** start **

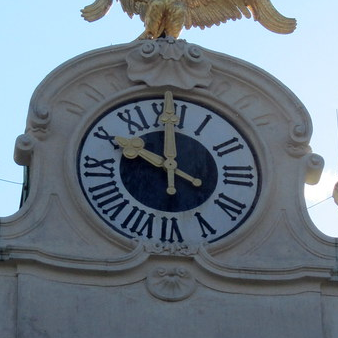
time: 10:00
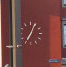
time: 7:04
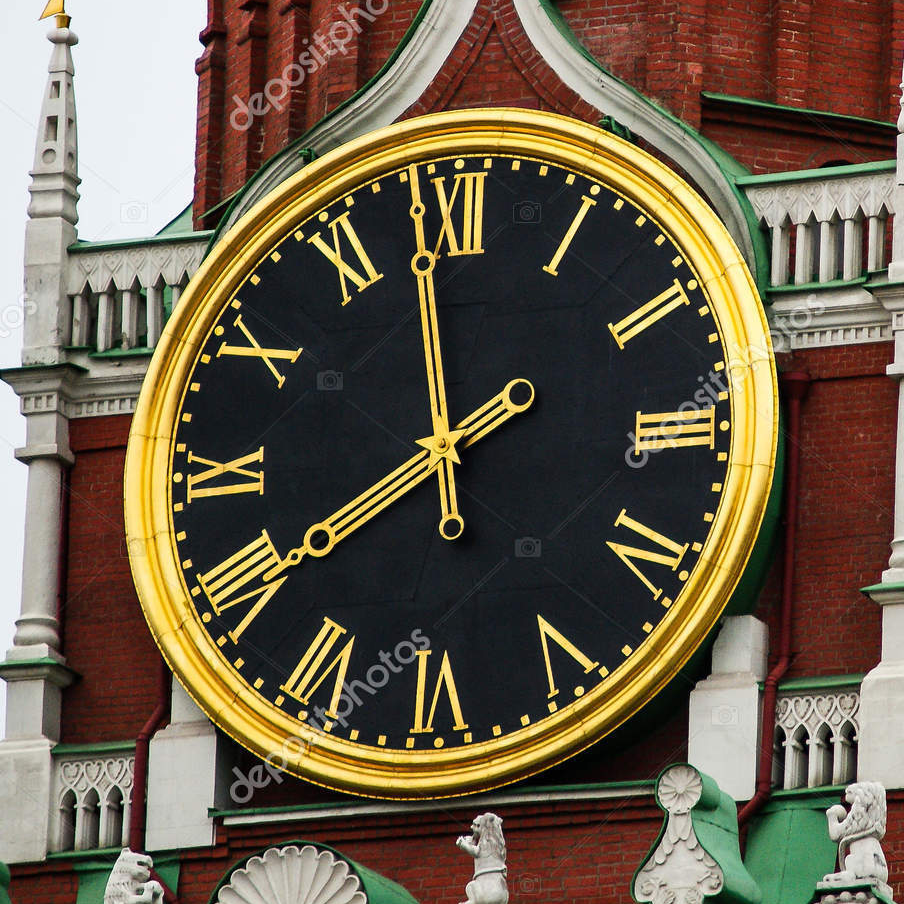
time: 7:58
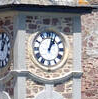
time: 1:02
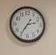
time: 2:35
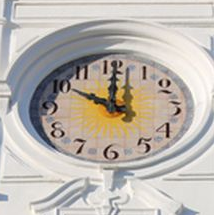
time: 10:00
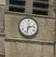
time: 2:32
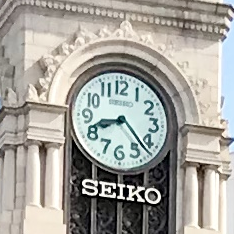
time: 8:22
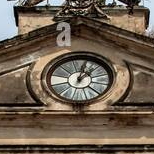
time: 12:07
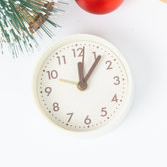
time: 12:06
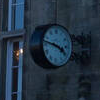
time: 3:47
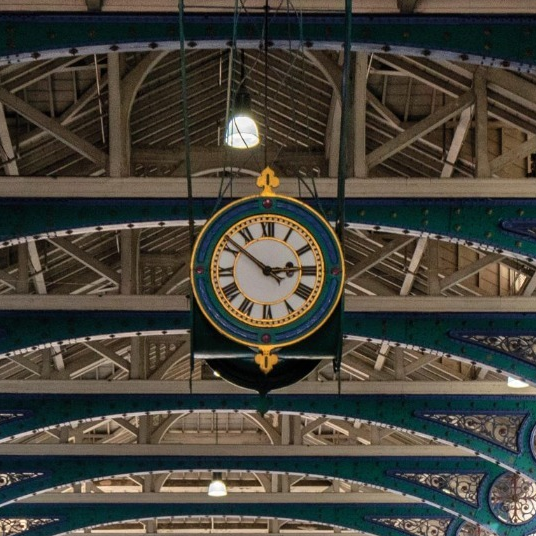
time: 2:51
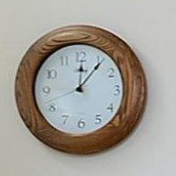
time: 12:06
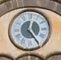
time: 12:24
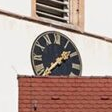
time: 1:37
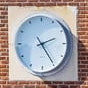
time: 2:24
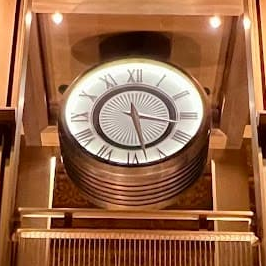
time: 3:27
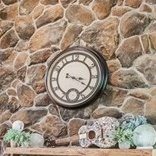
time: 3:20
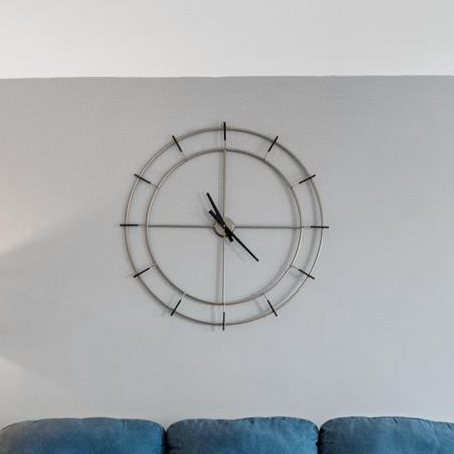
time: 10:45
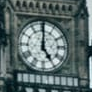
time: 5:00
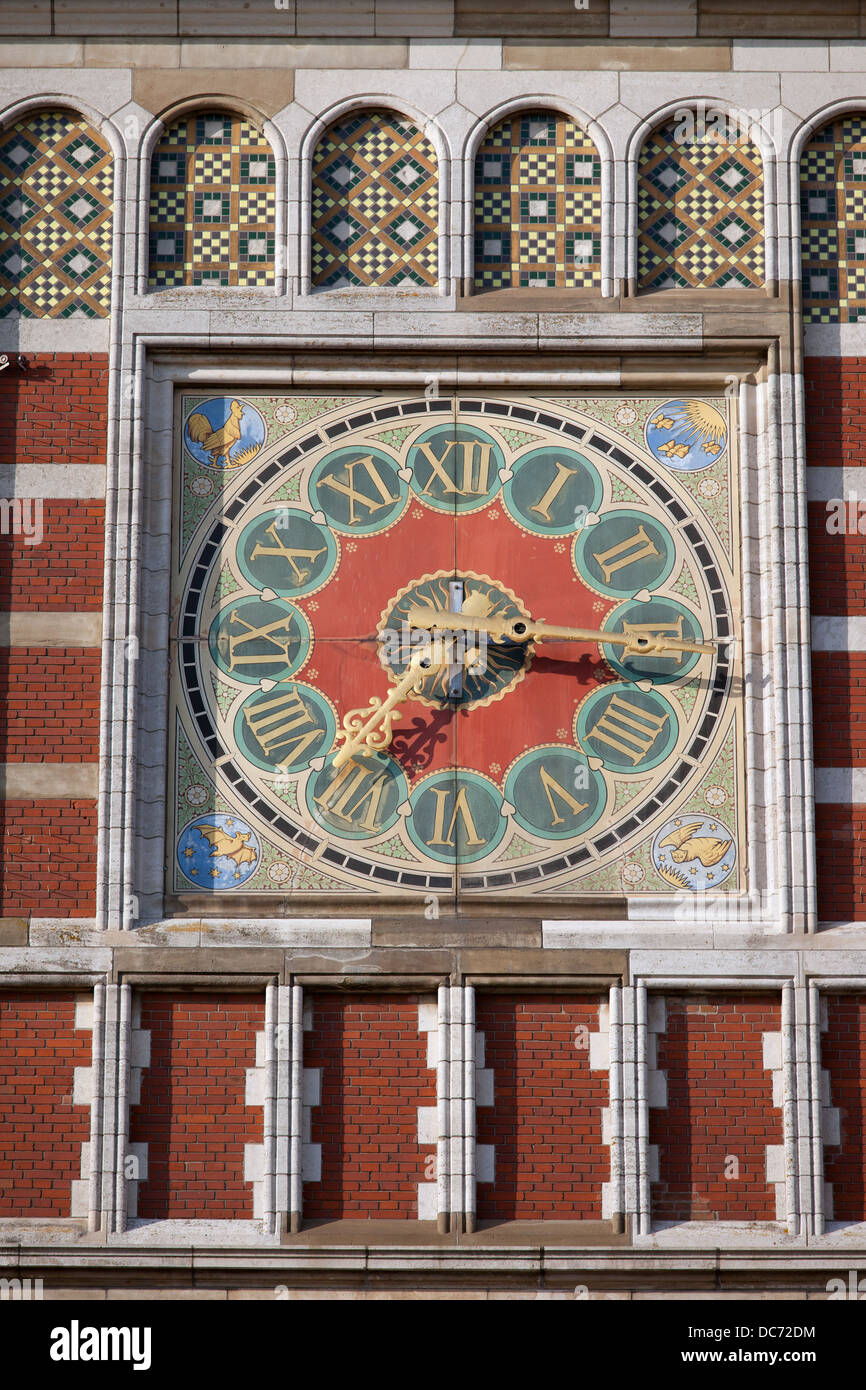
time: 7:15
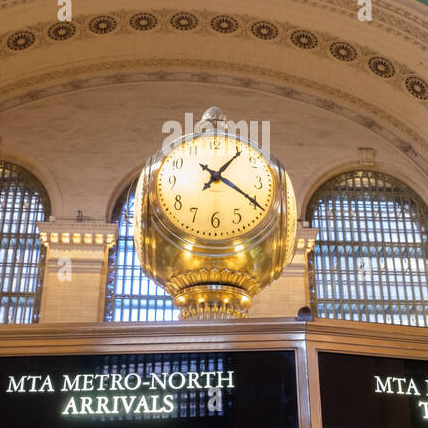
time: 1:20
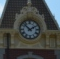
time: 1:52
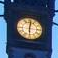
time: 6:01
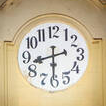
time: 8:30
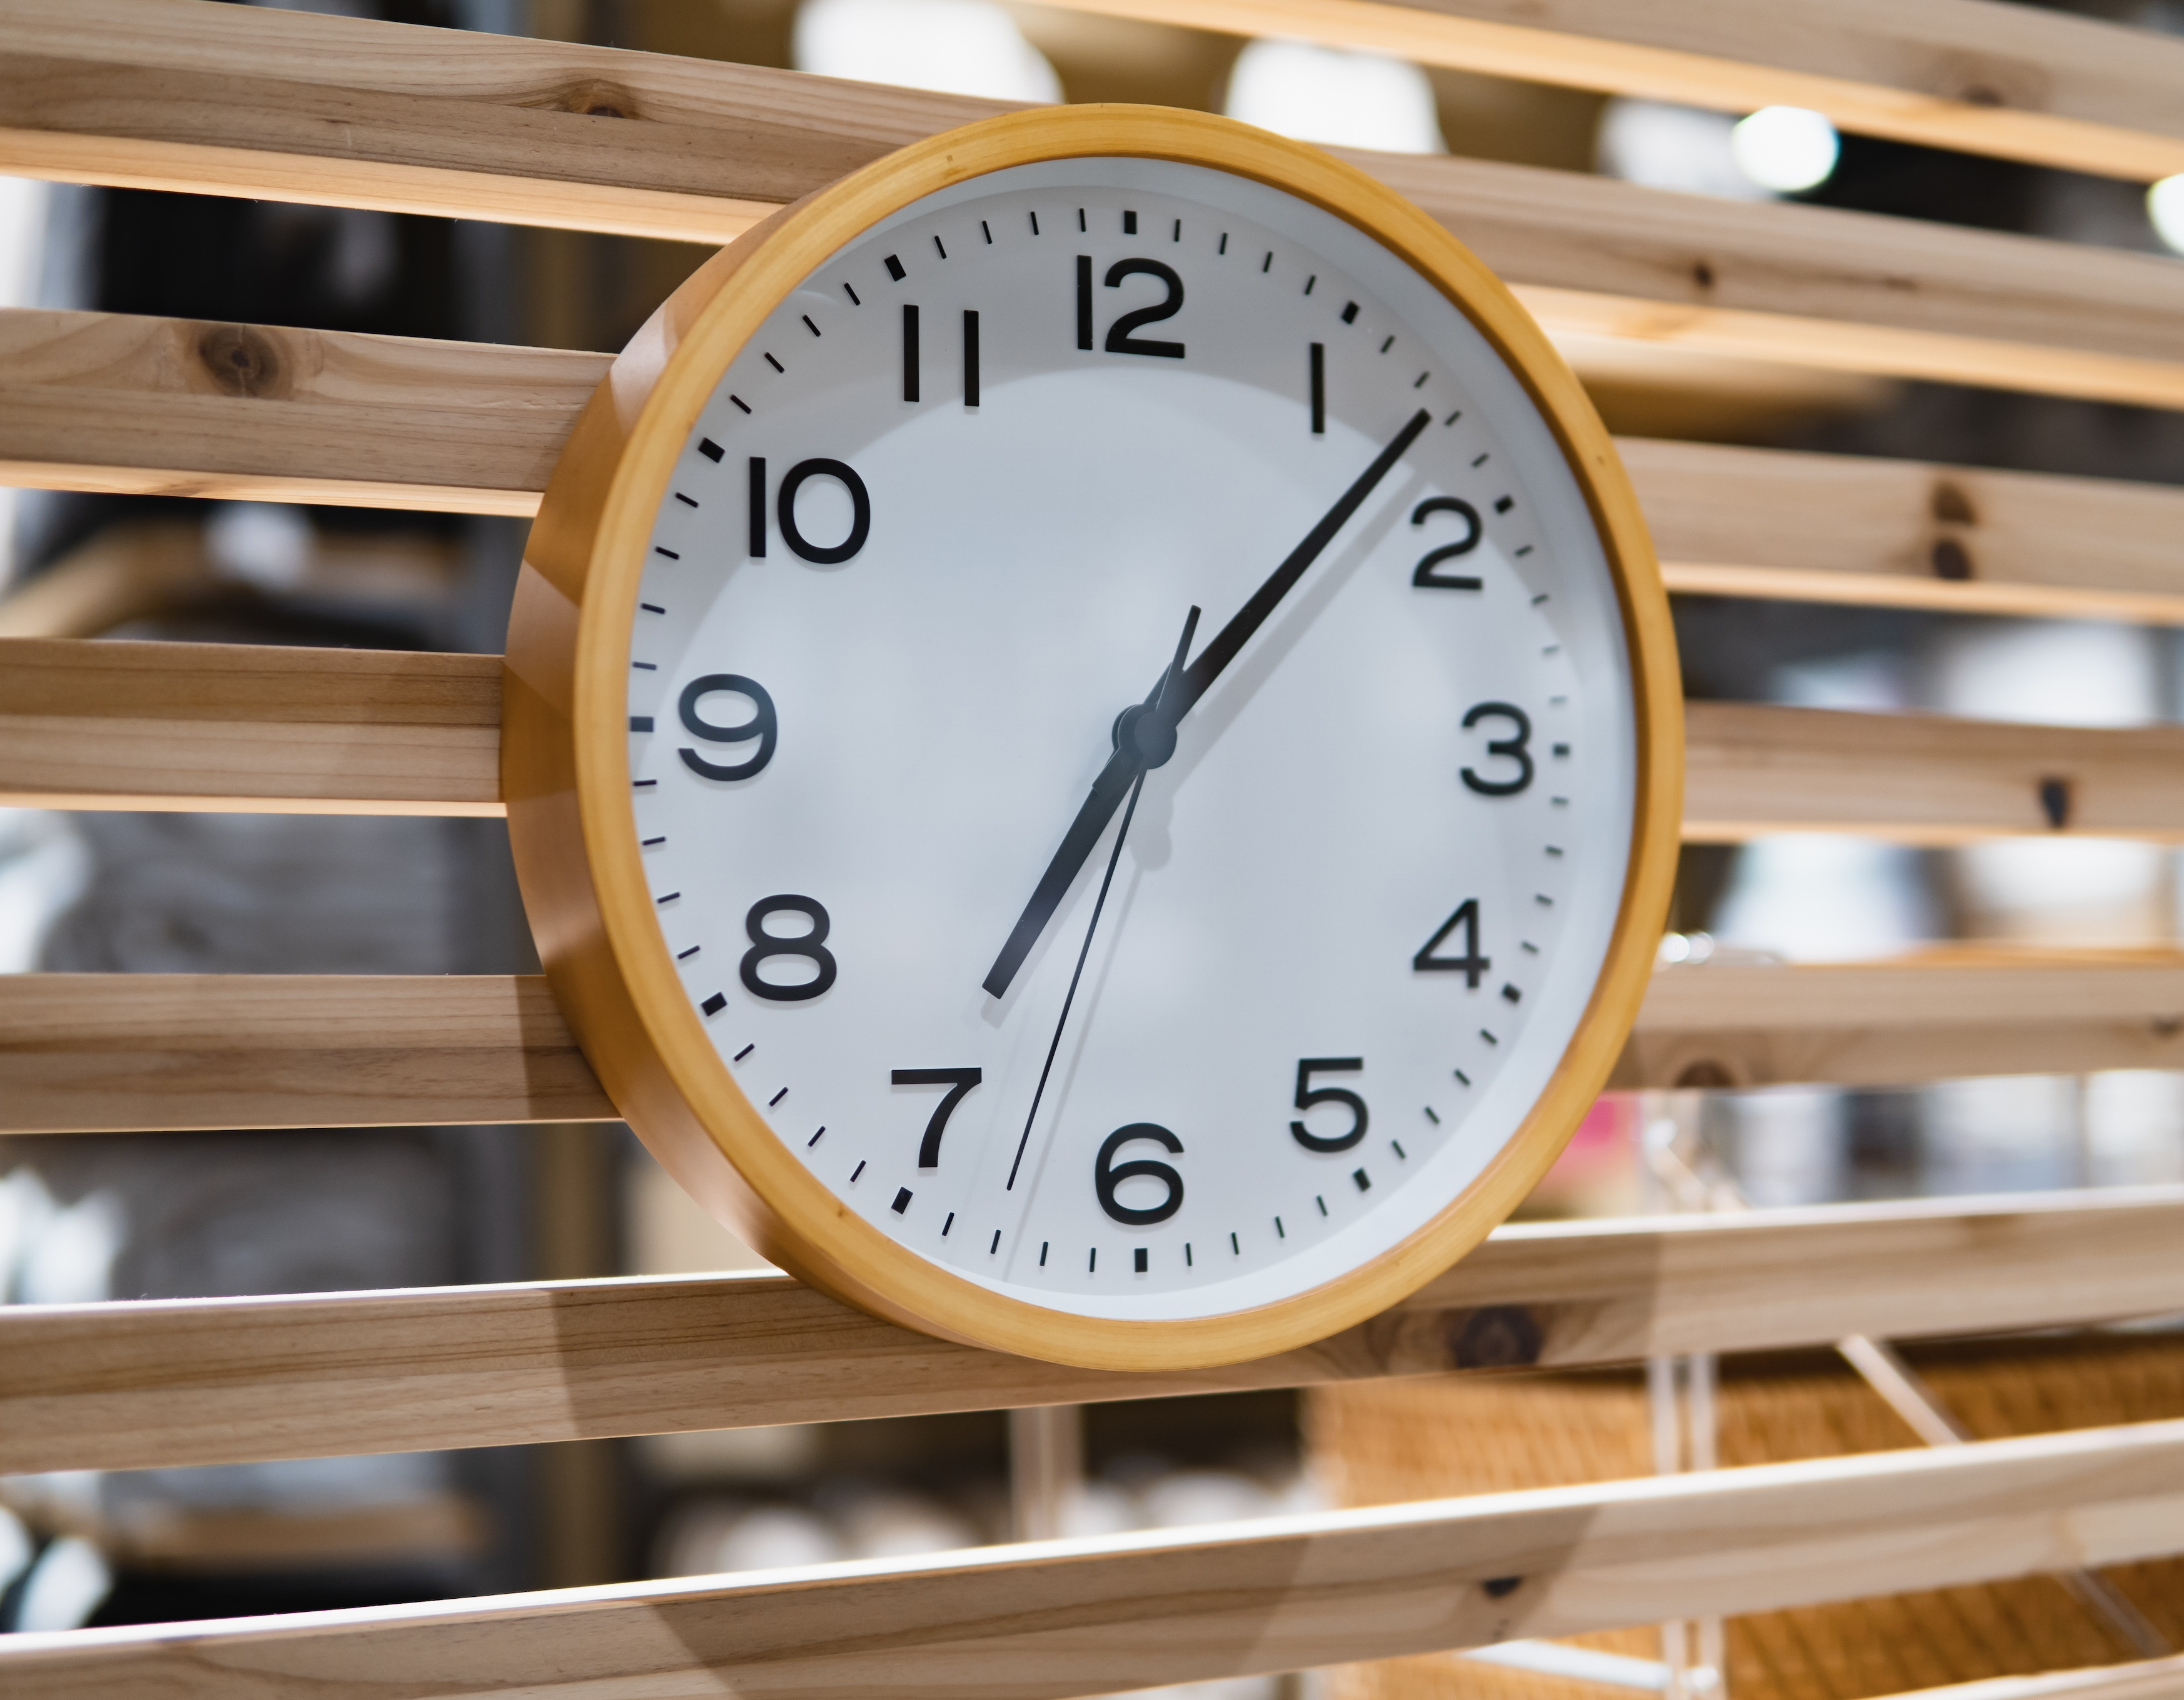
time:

** end **

**The problem**
Copy every time line from the items above, word for word and in order, leaving out the pictures.

**Result of this task**
time: 10:00
time: 7:04
time: 7:58
time: 1:02
time: 2:35
time: 10:00
time: 2:32
time: 8:22
time: 12:07
time: 12:06
time: 3:47
time: 2:51
time: 12:06
time: 12:24
time: 1:37
time: 2:24
time: 3:27
time: 3:20
time: 10:45
time: 5:00
time: 7:15
time: 1:20
time: 1:52
time: 6:01
time: 8:30
time:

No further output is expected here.